There's an interesting way to determine whether a high school athlete has attained big-time status in the college recruiting world.
Just take a peek at his family's phone bill.
"I kind of knew it would be high," Thompson said. "So many different colleges were texting me, so I had to text back."
Starting June 15, when college coaches could begin to contact him, Thompson's cellphone rang nonstop. Coaches from Duke, UCLA, USC, Georgetown, Arizona and Stanford called or sent text messages. And he wasn't the only one being inundated with calls and messages.
Loyola Coach Jamal Adams said he had to investigate whether he needed a new text-messaging plan to deal with all the coaches trying to communicate with him.
"My phone just rings and rings," Adams said. "A coach called and said, 'He might be the hottest name in the country from where he's come from.' "
By the time Thompson's basketball season ended in February, he was named second-team all-Mission League. By summer's end, through attending camps and playing in tournaments in Virginia, Florida, Ohio and Las Vegas, he had attained national-recruit status. Rivals.com has him ranked No. 24 in the nation for the Class of 2009.
"It happened so fast it was crazy," he said.

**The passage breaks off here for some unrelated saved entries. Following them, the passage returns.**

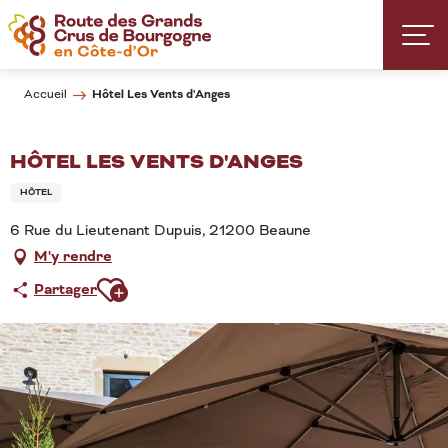
Aller
au
contenu
principal
Hôtel Les Vents d'Anges
Accueil
HÔTEL LES VENTS D'ANGES
HÔTEL
6 Rue du Lieutenant Dupuis, 21200 Beaune
M'y rendre
Ajouter aux favoris
Partager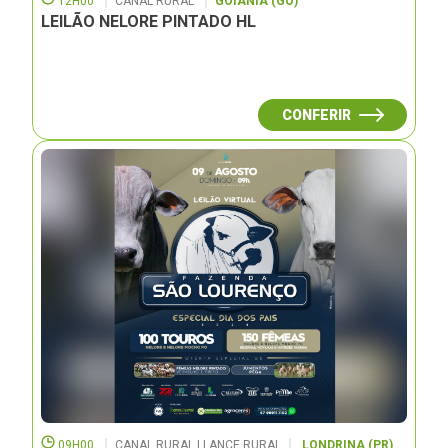
12H00
CANAL RURAL
GOIÂNIA (GO)
LEILÃO NELORE PINTADO HL
CONFERIR
09H00
CANAL RURAL | LANCE RURAL
LONDRINA (PR)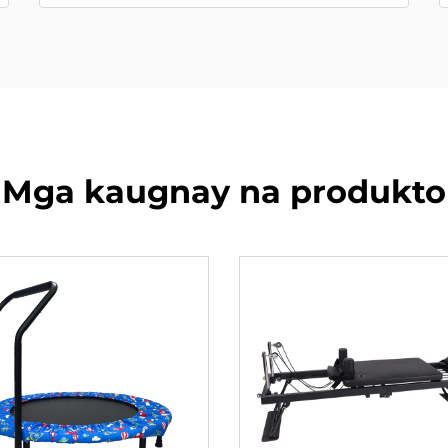
Mga kaugnay na produkto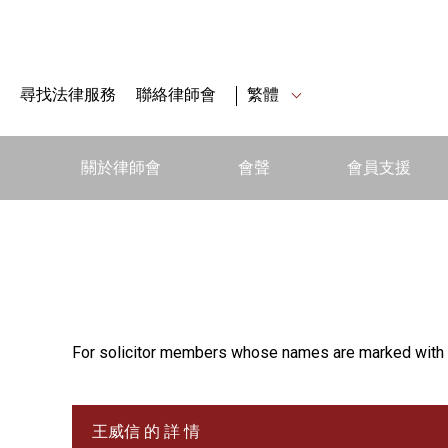
尋找法律服務
聯絡律師會
繁體
關於律師會
會聲
會員支援
For solicitor members whose names are marked with 
王威信 的 詳 情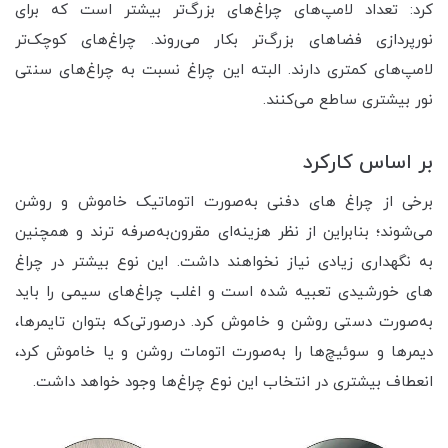
کرد: تعداد لامپ‌های چراغ‌های بزرگ‌تر بیشتر است که برای
نورپردازی فضاهای بزرگ‌تر بکار می‌روند. چراغ‌های کوچک‌تر
لامپ‌های کمتری دارند. البته این چراغ نسبت به چراغ‌های سنتی
نور بیشتری ساطع می‌کنند.
بر اساس کارکرد
برخی از چراغ های دفنی به‌صورت اتوماتیک خاموش و روشن
می‌شوند؛ بنابراین از نظر هزینه‌ای مقرون‌به‌صرفه ترند و همچنین
به نگهداری زیادی نیاز نخواهند داشت. این نوع بیشتر در چراغ
های خورشیدی تعبیه شده است و اغلب چراغ‌های سیمی را باید
به‌صورت دستی روشن و خاموش کرد. درصورتی‌که بتوان تایمرها،
دیمرها و سوئیچ‌ها را به‌صورت اتومات روشن و یا خاموش کرد،
انعطاف بیشتری در انتخاب این نوع چراغ‌ها وجود خواهد داشت.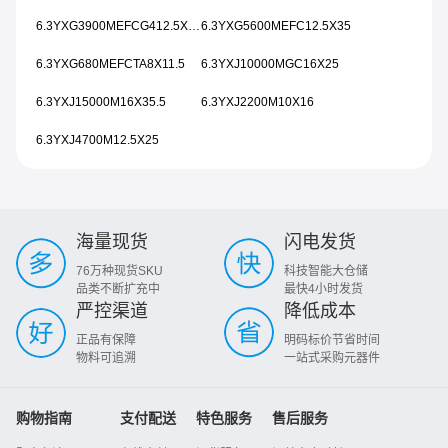
6.3YXG3900MEFCG412.5X25
6.3YXG5600MEFC12.5X35
6.3YXG680MEFCTA8X11.5
6.3YXJ10000MGC16X25
6.3YXJ15000M16X35.5
6.3YXJ2200M10X16
6.3YXJ4700M12.5X25
海量现货
闪电发货
76万种现货SKU
科技智能大仓储
品类不断扩充中
最快4小时发货
严控渠道
降低成本
正品有保障
明码标价节省时间
物料可追溯
一站式采购元器件
购物指南
支付配送
特色服务
售后服务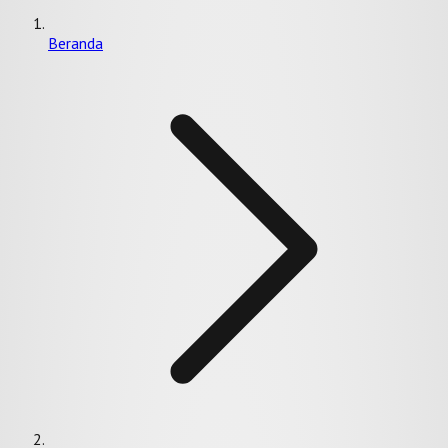
Beranda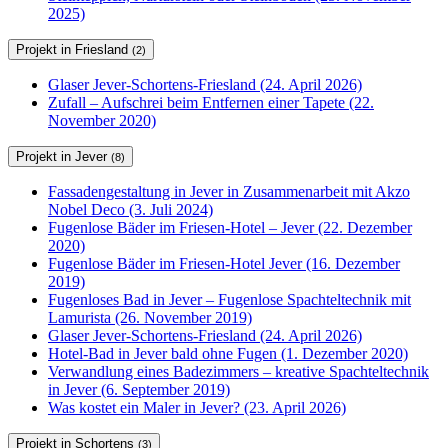
2025)
Projekt in Friesland
(2)
Glaser Jever-Schortens-Friesland (24. April 2026)
Zufall – Aufschrei beim Entfernen einer Tapete (22.
November 2020)
Projekt in Jever
(8)
Fassadengestaltung in Jever in Zusammenarbeit mit Akzo
Nobel Deco (3. Juli 2024)
Fugenlose Bäder im Friesen-Hotel – Jever (22. Dezember
2020)
Fugenlose Bäder im Friesen-Hotel Jever (16. Dezember
2019)
Fugenloses Bad in Jever – Fugenlose Spachteltechnik mit
Lamurista (26. November 2019)
Glaser Jever-Schortens-Friesland (24. April 2026)
Hotel-Bad in Jever bald ohne Fugen (1. Dezember 2020)
Verwandlung eines Badezimmers – kreative Spachteltechnik
in Jever (6. September 2019)
Was kostet ein Maler in Jever? (23. April 2026)
Projekt in Schortens
(3)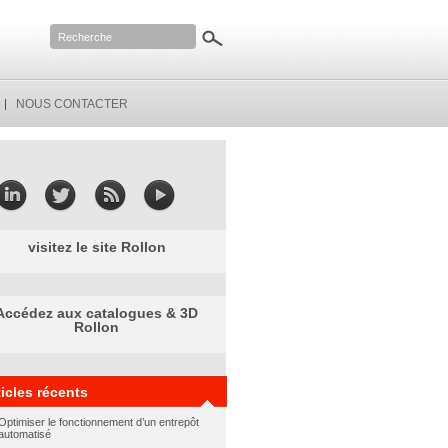
NOUS CONTACTER
visitez le site Rollon
Accédez aux catalogues & 3D
Rollon
ticles récents
Optimiser le fonctionnement d’un entrepôt
automatisé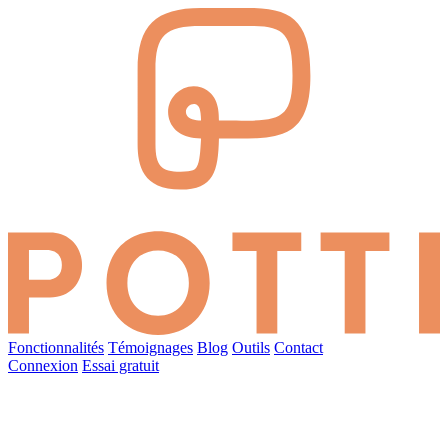
Fonctionnalités
Témoignages
Blog
Outils
Contact
Connexion
Essai gratuit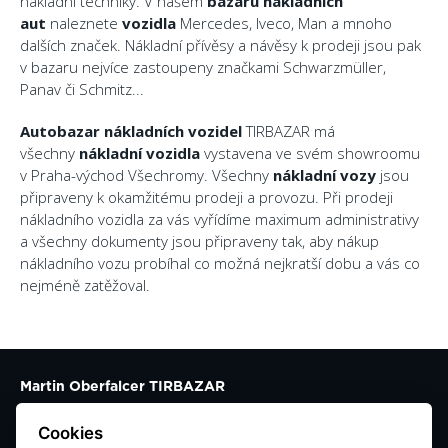
nákladní techniky. V našem
bazaru
nákladních
aut
naleznete
vozidla
Mercedes, Iveco, Man a mnoho
dalších značek. Nákladní přívěsy a návěsy k prodeji jsou pak
v bazaru nejvíce zastoupeny značkami Schwarzmüller,
Panav či Schmitz...
Autobazar nákladních vozidel
TIRBAZAR má
všechny
nákladní vozidla
vystavena ve svém showroomu
v Praha-východ Všechromy. Všechny
nákladní vozy
jsou
připraveny k okamžitému prodeji a provozu. Při prodeji
nákladního vozidla za vás vyřídíme maximum administrativy
a všechny dokumenty jsou připraveny tak, aby nákup
nákladního vozu probíhal co možná nejkratší dobu a vás co
nejméně zatěžoval.
Martin Oberfalcer TIRBAZAR
Všechromy 46
Cookies
25163 Strančice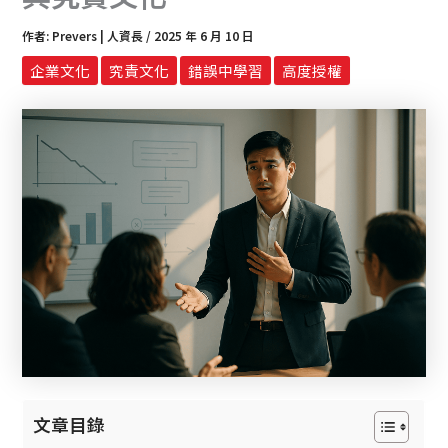
作者:
Prevers | 人資長
/
2025 年 6 月 10 日
企業文化
究責文化
錯誤中學習
高度授權
文章目錄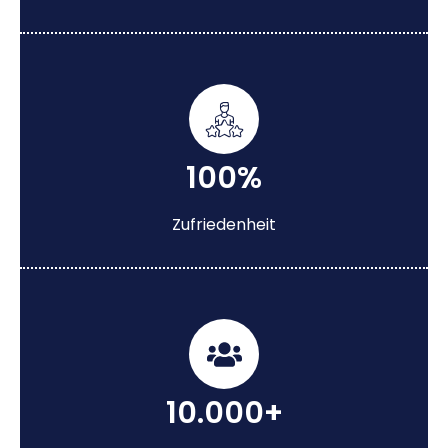
100%
Zufriedenheit
10.000+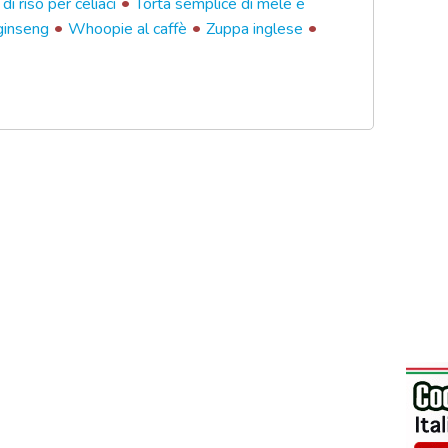
•
di riso per celiaci
Torta semplice di mele e
•
•
•
ginseng
Whoopie al caffè
Zuppa inglese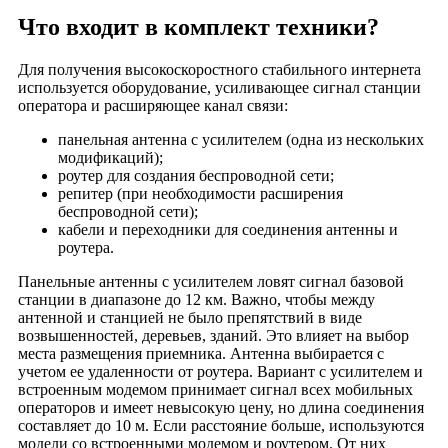
село Петровичи
Что входит в комплект техники?
село Половское
село Собчаково
Для получения высокоскоростного стабильного интернета
используется оборудование, усиливающее сигнал станции
село Старая Рязань
оператора и расширяющее канал связи:
село Стариково
панельная антенна с усилителем (одна из нескольких
село Старое Тонино
модификаций);
село Старый Киструс
роутер для создания беспроводной сети;
репитер (при необходимости расширения
село Степановка
беспроводной сети);
село Сушки
кабели и переходники для соединения антенны и
роутера.
село Торчино
село Троица
Панельные антенны с усилителем ловят сигнал базовой
станции в диапазоне до 12 км. Важно, чтобы между
село Устрань
антенной и станцией не было препятствий в виде
село Ушаково
возвышенностей, деревьев, зданий. Это влияет на выбор
село Фатьяновка
места размещения приемника. Антенна выбирается с
учетом ее удаленности от роутера. Вариант с усилителем и
село Федотьево
встроенным модемом принимает сигнал всех мобильных
село Шатрище
операторов и имеет невысокую цену, но длина соединения
составляет до 10 м. Если расстояние больше, используются
село Ярустово
модели со встроенными модемом и роутером. От них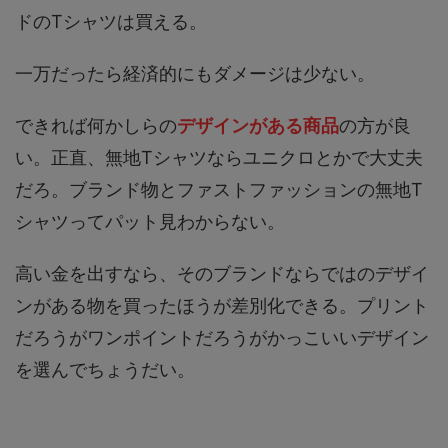
ドのTシャツは買える。
一万だったら経済的にもダメージは少ない。
できれば何かしらの
デザインがある商品
の方が良
い。正直、無地Tシャツならユニクロとかで大丈夫
だろ。ブランド物とファストファッションの無地T
シャツってパット見わからない。
高い金を出すなら、そのブランドならではのデザイ
ンがある物を買ったほうが差別化できる。プリント
だろうがワンポイントだろうがかっこいいデザイン
を選んでちょうだい。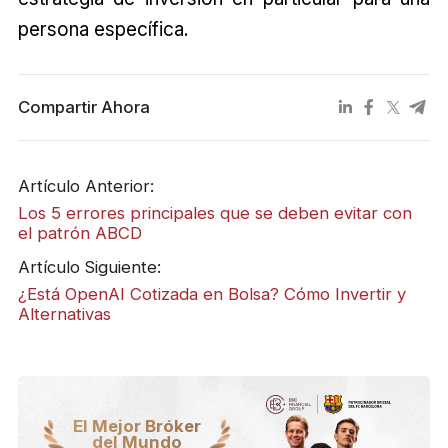
persona específica.
Compartir Ahora
Artículo Anterior:
Los 5 errores principales que se deben evitar con
el patrón ABCD
Artículo Siguiente:
¿Está OpenAI Cotizada en Bolsa? Cómo Invertir y
Alternativas
El Mejor Bróker
del Mundo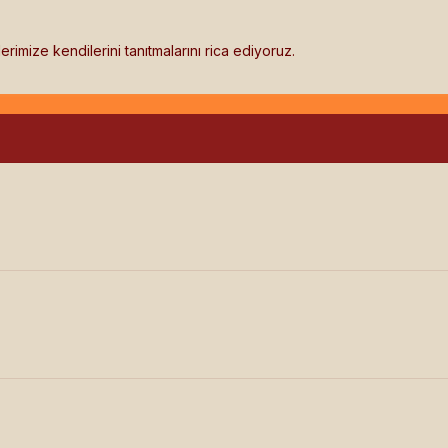
imize kendilerini tanıtmalarını rica ediyoruz.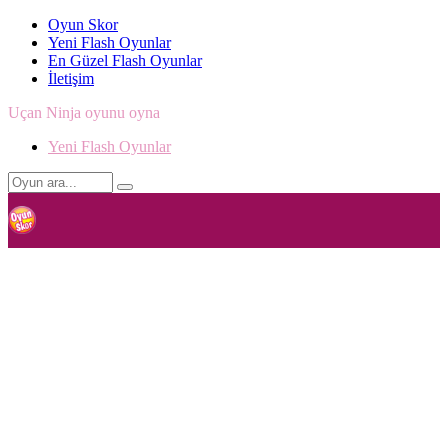
Oyun Skor
Yeni Flash Oyunlar
En Güzel Flash Oyunlar
İletişim
Uçan Ninja oyunu oyna
Yeni Flash Oyunlar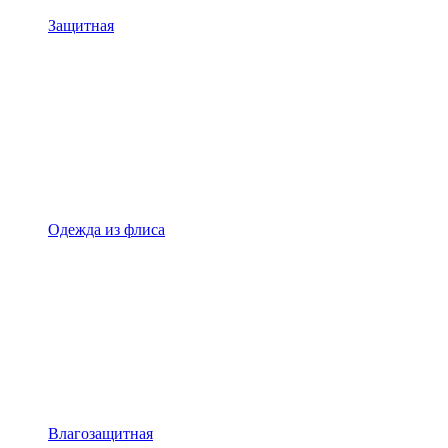
Защитная
Одежда из флиса
Влагозащитная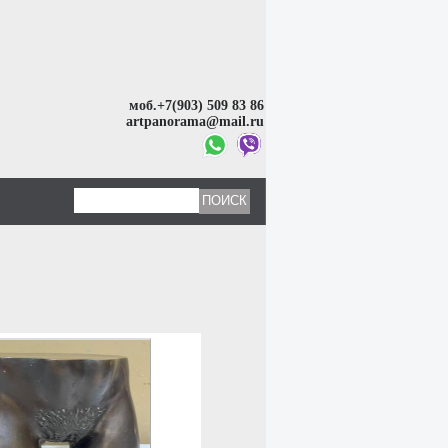
моб.+7(903) 509 83 86
artpanorama@mail.ru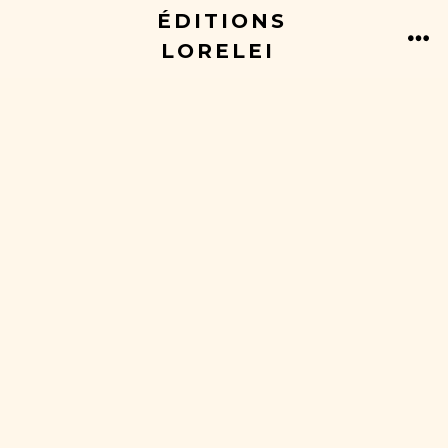
ÉDITIONS
LORELEI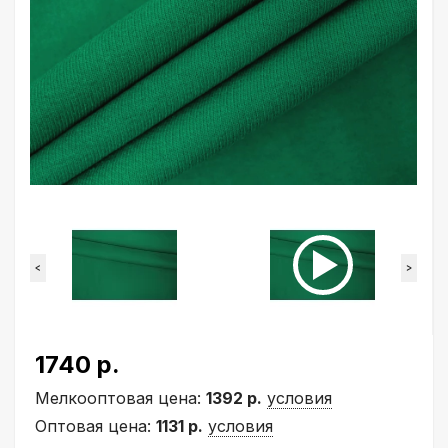
<
>
1740 р.
Мелкооптовая цена:
1392 р.
условия
Оптовая цена:
1131 р.
условия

Add the fact he has a 4.2 grade-point average, and Thompson has put himself in position to select any college he wants.
He grew two inches over the summer, raised his weight to 185 pounds and became a better ballhandler and more consistent shooter.
"Really, it's been a lot of work in the gym," he said.
All the sudden interest has made an impression on Thompson.
"It was amazing," he said. "I was in awe. It made me feel good about myself and all the hard work."
Thompson wasn't the only Southland athlete who earned respect for dramatic improvement during the summer.
Others distinguishing themselves:
* Chris Solomon, Los Angeles Fairfax. With Chace Stanback off to play basketball at UCLA, the Lions needed a new scoring threat, and the 6-2 senior stepped up big time. He was the most valuable player at the Watts Summer Games, where he averaged more than 20 points a game.
"There were many nights he put up 25 or 30 points and we didn't know it," Coach Harvey Kitani said.
* Beau Wright, Los Alamitos. A 16-strikeout performance over seven innings in an American Legion baseball game against Lakewood let everyone know that this 6-1, 195-pound left-handed pitcher is ready to become a varsity standout in his junior year.